La Conférence des Nations unies sur le commerce et le développement (Cnuced) propose des outils pour permettre à l’Afrique de lutter, elle aussi, contre le réchauffement climatique. Au premier rangs desquels une économie plus dirigée et un accroissement des investissements dans le secteur de l’énergie.
Face aux conséquences du réchauffement climatique, la Conférence des Nations unies sur le commerce et le développement (Cnuced) reste fidèle à son habitude de prendre à rebrousse-poil le consensus économique planétaire en préconisant un plus grand dirigisme.

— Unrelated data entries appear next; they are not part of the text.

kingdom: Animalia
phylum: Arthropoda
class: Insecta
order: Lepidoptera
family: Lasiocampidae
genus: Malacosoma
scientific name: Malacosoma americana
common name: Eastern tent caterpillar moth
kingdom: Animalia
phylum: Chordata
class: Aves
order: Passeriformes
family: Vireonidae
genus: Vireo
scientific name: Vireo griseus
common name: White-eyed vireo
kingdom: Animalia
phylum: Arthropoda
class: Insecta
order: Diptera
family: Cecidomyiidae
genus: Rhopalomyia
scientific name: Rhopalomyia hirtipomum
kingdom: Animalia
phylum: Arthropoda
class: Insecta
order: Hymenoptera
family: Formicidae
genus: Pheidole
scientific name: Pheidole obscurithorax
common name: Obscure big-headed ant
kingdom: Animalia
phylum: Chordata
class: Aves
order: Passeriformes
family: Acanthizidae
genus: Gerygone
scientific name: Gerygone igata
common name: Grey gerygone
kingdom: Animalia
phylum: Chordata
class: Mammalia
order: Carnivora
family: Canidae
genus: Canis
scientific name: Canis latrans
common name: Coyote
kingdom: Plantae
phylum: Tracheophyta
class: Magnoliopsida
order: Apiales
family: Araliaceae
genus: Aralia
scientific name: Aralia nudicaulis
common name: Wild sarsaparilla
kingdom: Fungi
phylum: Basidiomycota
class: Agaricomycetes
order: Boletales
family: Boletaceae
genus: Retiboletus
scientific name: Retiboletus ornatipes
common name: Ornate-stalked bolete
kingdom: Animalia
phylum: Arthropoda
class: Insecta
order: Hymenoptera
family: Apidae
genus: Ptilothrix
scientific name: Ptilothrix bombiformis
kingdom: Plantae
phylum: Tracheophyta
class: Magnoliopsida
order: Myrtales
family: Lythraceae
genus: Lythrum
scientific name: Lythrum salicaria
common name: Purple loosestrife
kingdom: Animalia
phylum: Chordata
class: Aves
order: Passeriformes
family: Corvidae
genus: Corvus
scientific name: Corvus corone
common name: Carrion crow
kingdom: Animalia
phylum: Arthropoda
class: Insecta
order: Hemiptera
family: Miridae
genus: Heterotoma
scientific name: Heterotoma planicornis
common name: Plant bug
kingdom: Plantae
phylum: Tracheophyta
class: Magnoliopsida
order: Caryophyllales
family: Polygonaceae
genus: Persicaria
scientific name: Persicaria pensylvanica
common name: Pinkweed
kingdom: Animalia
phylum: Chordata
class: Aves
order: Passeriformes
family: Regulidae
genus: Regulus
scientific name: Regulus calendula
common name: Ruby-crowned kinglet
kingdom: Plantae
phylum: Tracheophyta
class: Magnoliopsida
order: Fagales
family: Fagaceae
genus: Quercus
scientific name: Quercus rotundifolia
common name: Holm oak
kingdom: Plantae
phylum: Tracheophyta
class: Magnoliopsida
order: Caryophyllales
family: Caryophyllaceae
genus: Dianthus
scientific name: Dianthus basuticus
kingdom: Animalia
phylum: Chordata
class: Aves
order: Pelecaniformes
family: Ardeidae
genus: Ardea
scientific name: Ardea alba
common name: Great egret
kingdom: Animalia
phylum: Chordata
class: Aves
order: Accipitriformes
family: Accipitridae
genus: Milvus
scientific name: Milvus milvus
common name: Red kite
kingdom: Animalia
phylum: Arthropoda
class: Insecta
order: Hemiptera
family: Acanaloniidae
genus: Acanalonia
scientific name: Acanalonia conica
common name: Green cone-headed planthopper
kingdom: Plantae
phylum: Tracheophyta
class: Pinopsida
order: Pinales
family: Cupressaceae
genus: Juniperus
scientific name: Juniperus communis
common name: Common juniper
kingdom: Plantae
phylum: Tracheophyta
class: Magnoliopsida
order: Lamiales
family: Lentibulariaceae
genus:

Dans son Rapport annuel sur le commerce et le développement 2019 publié le 25 septembre, la Cnuced souligne les difficultés qui attendent les pays en développement pour participer à la défense de l’environnement. « La protection du climat exige une nouvelle vague d’investissements massifs devant servir à réformer le secteur de l’énergie et d’autres secteurs émetteurs de carbone », y lit-on.
Des objectifs hors d’atteintes
Le problème est que l’endettement des pays les moins riches a explosé, depuis les annulations de dette des années 2000, et que les capacités de financement de ces pays sont très réduites, malgré le maintien de taux très bas sur les marchés. À titre d’exemple, la dette publique de l’Afrique du Sud est passée de 31 % de son produit intérieur brut (PIB) en 1980 à 53 % en 2017, et sa dette privée (particuliers et entreprises) a bondi dans le même temps de 48 à 71 %.
« S’ils veulent satisfaire les besoins en investissement que demandent la réalisation des quatre Objectifs de développement durable fixés par l’ONU d’ici 2030 (élimination de la pauvreté, promotion de la nutrition, institution d’un vrai système de santé, mise sur pied d’un système éducatif de qualité) leur tâche semble difficile », explique Rachid Bouhia, économiste et co-auteur du rapport.
Par exemple, si l’Algérie, le Bénin, le Cameroun, l’Éthiopie, le Kenya, le Malawi, le Mali, l’Ouganda et la Tanzanie voulaient y parvenir, « il faudrait soit qu’ils réalisent une croissance de 21 % par an sans augmentation de leur ratio dette/produit intérieur brut actuellement de 47 %, soit qu’ils portent ce ratio à 185 %. Aucun de ces deux scénarios n’est réaliste », constate le rapport.
La Cnuced préconise ainsi cinq solutions pour remédier à cette pénurie de moyens. « Il faudrait d’abord mettre en place un programme mondial de prêts permettant aux pays en développement d’emprunter à des conditions de faveur, détaille Rachid Bouhia. Ce fonds serait alimenté par l’aide au développement des pays donateurs, qui porteraient celle-ci à 0,7 % de leur revenu intérieur brut, comme ils l’ont promis ».
Alléger la dette des pays les moins développés
Deuxième mesure : augmenter les droits de tirage spéciaux (DTS) et les consacrer à la protection de l’environnement. Troisième mesure : « Alléger la dette des pays les moins développés sans conditionnalités ou critères d’admissibilité trop restrictifs, commente Rachid Bouhia. Un tel allègement a déjà amélioré la croissance en Afrique à partir de la fin des années 1990 ».
Quatrième mesure : renforcer la coopération monétaire entre les pays d’une même région afin de refinancer et de promouvoir le commerce intra-régional pour créer des chaînes de valeur et mettre en place de véritables systèmes régionaux de paiement et d’unions de compensation interne.
Cinquième et dernière mesure : « Il faut revoir le cadre législatif du mécanisme de rééchelonnement de la dette en cas de difficultés de remboursement de la dette par un État, conclut Rachid Bouhia, afin que sa restructuration soit ordonnée et équitable ».
Si les États reprennent du poil de la bête face à la finance comme le souhaite la Cnuced, le pari de ces réformes ne sera peut-être pas gagné en 2030, mais l’Afrique aura un peu plus les moyens de participer au sauvetage de la planète, ce dont elle sera la première bénéficiaire.